The age of first-time mothers is rising faster in the US
A new study from the Centers for Disease Control and Prevention (CDC) shows that the average age of first-time mothers in the US is on the rise.
More US women are waiting longer to become mothers for the first time, according to figures released on Thursday.
Although that's a continuation of a trend that's been seen since as far back as the 1970s, lead study author TJ Mathews says that they saw something interesting happening in the data starting in 2009.
"There's more of an increase just in the last five years," he says. "To see something increasing steadily, it doesn't ever drop, and then to see it increasing even more is fascinating."
In the new report, researchers found that as of 2000, the mean age of new moms in the US was 24.9 years. That figure rose to 26.3 years by 2014, and the majority of that spike occurred after 2009.
Ken Johnson, a demographer at the University of New Hampshire, says this has everything to do with the so-called Great Recession, and on women delaying childbirth as a result of tough economic times.
"The other time in American history when there's been this kind of change was during the Great Depression itself," he says.
According to the new CDC report, women under 20 account for most of the change in behaviour. While Mathews and his team also saw an uptick in the number of first-time mothers who are over the age of 30, the more dramatic effect took place in the slowing rate of teenage pregnancy.
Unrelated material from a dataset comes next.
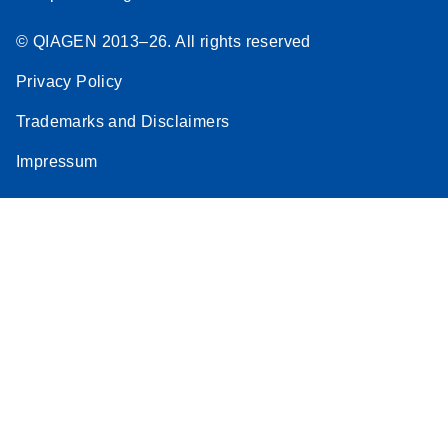
© QIAGEN 2013–26. All rights reserved
Privacy Policy
Trademarks and Disclaimers
Impressum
"This has been the great success story for the past number of years now," says Melissa Kearney, a professor of economics at the University of Maryland. "Teenagers are more likely to abstain from sex and those who are sexually active are more likely to use contraceptives."
But the data also raises lots of questions about the demographic shifts that could lie ahead. Mathews says that the older women are at the time of their first birth, the more likely it is that they will have smaller families.
"You're less likely to have three, four, five births," he says.
Johnsons wonders whether the post-2009 delay in child births is a permanent effect, or one that will wear off as the economy improves.
"One of the big questions in this rising age of first-births is, are those births ever going to be made up, or are we going to not have those births at all?" he says. "Many demographers have been expecting the birth rates would turn up. That hasn't happened yet."
Not 'opting out'
Johnson estimates the recession could be responsible for as many as three million fewer births. On the other hand, should women eventually have just as many children as they would have before the recession, Johnson says the US could see a population "boom-lette".
One explanation of the higher first-time birth age to be sceptical of, says Ohio State University economic profession Bruce Weinberg, is that older, more educated and highly skilled women are increasingly "opting-out" of childbirth altogether.
"A lot of women are having multiple births, suggesting that they're turning to fertility treatments more for the highly skilled population," he says. "This phenomenon is not a phenomenon of highly skilled women increasingly delaying fertility. This is really about women not having children as teens."